# [ACTIVIDAD]
Copia de nuevo el texto sobre la objetividad periodística, empezando en "Entre los defensores" y siguiendo hasta "en pleno cuestionamiento.", y sustituye "diario" por "periódico".

# [TEXTO DE LECTURA]
● ● ● ●

En una trinchera de las así llamadas “guerras de la objetividad” están quienes defienden que llegó el momento de jubilar un concepto centenario que definió (como una imposibilidad a la que aspirar) el teórico del periodismo Walter Lippmann en su clásico Liberty and the News (La libertad y las noticias, 1920). En él describía un tiempo asombrosamente parecido al nuestro, en el que “la gente ya no reacciona a las verdades, sino a las opiniones”. Lippmann pedía a los reporteros que no sirvieran a ninguna causa “por buena que fuera” y proponía aplicar métodos científicos para profesionalizar los medios, hasta entonces transparentemente partidistas. Hizo tanta fortuna la propuesta que el ideal de la objetividad —que, según el diccionario Merriam-Webster, consiste en “expresarse a partir de hechos sin la distorsión de sentimientos personales, prejuicios o interpretaciones”— se instaló en el centro de las redacciones estadounidenses.

Entre los defensores de que así siga siendo destacan el exdirector de The Washington Post Marty Baron o el editor de The New York Times, A. G. Sulzberger. “No habrá un futuro que valga la pena si nuestra profesión abandona la independencia […], [suma de] justicia, imparcialidad y (por usar quizás la palabra más tensa y discutida en el periodismo) objetividad”, escribió Sulzberger hace dos semanas en Columbia Journalism Review, foro que ha centrado gran parte de la conversación. Su largo y documentado artículo le sirvió también para defender a su diario. Una institución, como las demás, en pleno cuestionamiento.

● ● ● ●

# [DATOS PROPORCIONADOS]
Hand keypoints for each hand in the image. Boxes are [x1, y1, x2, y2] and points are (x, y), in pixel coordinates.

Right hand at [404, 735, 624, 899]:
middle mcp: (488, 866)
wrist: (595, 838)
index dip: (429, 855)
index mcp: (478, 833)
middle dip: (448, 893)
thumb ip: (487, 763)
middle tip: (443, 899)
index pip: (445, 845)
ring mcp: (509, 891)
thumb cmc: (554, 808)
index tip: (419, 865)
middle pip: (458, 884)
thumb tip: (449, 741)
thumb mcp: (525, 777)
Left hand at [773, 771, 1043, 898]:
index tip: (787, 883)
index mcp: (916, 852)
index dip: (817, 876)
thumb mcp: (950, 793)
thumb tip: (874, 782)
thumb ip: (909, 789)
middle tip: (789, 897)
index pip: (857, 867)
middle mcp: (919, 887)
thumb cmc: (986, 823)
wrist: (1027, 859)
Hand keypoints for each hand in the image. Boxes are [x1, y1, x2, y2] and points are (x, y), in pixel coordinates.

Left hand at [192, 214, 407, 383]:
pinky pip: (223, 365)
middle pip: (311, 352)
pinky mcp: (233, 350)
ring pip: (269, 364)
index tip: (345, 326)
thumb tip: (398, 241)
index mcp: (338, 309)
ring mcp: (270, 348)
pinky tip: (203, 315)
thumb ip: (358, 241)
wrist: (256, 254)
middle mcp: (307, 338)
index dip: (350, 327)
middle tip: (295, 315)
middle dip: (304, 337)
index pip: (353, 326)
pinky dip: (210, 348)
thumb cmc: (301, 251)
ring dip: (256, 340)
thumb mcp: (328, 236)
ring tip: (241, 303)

● ● ● ●

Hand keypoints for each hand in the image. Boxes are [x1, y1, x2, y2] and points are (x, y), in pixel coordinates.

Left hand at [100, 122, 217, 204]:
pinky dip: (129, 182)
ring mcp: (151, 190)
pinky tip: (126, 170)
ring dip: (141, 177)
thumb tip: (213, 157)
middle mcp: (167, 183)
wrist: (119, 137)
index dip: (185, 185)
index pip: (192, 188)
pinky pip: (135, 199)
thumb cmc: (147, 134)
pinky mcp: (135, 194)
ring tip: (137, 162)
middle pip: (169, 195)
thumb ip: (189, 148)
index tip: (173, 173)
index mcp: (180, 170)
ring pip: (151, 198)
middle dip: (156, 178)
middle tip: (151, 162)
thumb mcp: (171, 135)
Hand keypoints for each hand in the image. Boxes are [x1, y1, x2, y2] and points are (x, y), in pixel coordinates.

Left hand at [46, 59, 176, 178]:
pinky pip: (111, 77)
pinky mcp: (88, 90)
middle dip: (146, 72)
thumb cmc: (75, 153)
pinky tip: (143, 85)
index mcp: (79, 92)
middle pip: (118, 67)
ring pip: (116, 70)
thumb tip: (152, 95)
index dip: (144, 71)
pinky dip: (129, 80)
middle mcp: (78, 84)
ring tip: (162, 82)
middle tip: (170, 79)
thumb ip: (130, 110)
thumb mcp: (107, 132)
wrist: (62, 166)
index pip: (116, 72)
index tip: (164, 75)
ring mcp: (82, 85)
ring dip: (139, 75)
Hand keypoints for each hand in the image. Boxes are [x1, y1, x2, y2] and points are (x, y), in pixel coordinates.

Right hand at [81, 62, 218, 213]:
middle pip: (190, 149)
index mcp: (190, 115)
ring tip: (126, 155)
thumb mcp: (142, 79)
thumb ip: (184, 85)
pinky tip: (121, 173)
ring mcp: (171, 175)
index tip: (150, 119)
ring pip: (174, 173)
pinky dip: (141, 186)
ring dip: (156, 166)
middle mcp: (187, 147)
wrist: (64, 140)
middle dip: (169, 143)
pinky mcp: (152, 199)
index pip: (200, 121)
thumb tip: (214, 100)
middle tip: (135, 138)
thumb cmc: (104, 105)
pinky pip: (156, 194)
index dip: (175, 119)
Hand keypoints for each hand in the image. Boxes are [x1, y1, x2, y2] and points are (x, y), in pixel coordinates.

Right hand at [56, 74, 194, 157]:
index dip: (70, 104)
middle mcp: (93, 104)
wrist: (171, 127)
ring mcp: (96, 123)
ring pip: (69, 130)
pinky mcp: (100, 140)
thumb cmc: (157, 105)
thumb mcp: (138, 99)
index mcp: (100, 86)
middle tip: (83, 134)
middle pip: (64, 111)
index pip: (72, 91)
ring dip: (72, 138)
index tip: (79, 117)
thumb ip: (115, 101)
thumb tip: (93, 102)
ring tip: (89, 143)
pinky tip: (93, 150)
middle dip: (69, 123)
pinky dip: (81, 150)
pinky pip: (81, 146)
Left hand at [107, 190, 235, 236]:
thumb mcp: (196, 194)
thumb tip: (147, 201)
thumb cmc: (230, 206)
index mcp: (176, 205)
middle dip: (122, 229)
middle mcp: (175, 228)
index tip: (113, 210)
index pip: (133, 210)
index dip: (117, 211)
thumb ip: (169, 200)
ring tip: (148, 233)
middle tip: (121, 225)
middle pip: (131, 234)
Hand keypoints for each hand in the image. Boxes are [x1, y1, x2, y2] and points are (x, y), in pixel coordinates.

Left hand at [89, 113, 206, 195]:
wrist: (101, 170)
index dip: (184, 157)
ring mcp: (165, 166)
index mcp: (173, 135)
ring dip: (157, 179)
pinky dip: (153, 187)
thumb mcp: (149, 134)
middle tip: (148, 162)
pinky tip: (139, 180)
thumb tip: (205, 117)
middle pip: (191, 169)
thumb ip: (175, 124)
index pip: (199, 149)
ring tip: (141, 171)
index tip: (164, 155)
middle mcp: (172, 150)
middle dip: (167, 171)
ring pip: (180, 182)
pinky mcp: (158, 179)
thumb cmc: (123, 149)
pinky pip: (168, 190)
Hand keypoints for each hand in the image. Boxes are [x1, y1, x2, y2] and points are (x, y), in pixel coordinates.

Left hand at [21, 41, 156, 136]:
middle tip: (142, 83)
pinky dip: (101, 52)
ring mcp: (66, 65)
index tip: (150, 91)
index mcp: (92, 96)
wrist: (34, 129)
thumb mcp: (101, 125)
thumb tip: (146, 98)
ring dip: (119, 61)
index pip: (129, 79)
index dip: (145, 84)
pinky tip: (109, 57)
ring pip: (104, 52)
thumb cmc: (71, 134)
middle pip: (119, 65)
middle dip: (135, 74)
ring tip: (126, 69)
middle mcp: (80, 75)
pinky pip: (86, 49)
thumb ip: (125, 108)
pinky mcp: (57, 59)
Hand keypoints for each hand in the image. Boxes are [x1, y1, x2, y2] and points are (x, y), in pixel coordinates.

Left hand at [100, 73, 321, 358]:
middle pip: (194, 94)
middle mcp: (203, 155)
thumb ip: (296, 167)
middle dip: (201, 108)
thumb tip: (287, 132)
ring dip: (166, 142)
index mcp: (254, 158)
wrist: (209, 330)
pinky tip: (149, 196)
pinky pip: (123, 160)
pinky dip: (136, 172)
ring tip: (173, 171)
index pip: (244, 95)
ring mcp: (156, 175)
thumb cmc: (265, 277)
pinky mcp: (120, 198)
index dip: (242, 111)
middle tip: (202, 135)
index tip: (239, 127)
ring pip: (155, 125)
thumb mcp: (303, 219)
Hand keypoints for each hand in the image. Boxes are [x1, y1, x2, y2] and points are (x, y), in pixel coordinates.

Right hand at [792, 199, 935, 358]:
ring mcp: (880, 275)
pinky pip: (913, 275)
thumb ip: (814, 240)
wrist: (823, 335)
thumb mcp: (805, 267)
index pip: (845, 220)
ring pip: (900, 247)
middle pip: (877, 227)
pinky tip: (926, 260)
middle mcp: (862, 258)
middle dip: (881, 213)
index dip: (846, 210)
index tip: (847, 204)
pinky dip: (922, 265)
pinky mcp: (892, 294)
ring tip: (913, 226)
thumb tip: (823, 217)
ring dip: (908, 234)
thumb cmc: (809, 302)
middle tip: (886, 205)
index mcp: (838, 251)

● ● ● ●

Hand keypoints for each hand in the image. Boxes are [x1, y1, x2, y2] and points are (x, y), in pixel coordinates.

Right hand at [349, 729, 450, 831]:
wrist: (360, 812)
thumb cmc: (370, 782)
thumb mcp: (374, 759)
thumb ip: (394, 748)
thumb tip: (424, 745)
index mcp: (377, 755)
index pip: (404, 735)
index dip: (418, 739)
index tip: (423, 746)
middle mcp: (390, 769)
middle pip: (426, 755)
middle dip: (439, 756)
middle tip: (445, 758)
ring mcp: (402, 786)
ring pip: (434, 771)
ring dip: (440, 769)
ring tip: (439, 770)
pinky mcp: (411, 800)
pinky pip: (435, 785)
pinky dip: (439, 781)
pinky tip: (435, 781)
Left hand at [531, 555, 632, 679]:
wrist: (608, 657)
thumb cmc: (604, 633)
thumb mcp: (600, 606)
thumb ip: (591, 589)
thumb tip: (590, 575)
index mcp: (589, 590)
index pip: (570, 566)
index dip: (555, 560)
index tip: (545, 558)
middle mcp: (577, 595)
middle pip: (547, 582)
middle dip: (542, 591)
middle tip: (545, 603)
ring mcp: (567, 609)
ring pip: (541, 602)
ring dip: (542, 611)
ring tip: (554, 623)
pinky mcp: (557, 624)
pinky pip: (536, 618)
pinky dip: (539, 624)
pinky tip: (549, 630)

● ● ● ●

# [SOLUCIÓN]
Entre los defensores de que así siga siendo destacan el exdirector de The Washington Post Marty Baron o el editor de The New York Times, A. G. Sulzberger. “No habrá un futuro que valga la pena si nuestra profesión abandona la independencia […], [suma de] justicia, imparcialidad y (por usar quizás la palabra más tensa y discutida en el periodismo) objetividad”, escribió Sulzberger hace dos semanas en Columbia Journalism Review, foro que ha centrado gran parte de la conversación. Su largo y documentado artículo le sirvió también para defender a su periódico. Una institución, como las demás, en pleno cuestionamiento.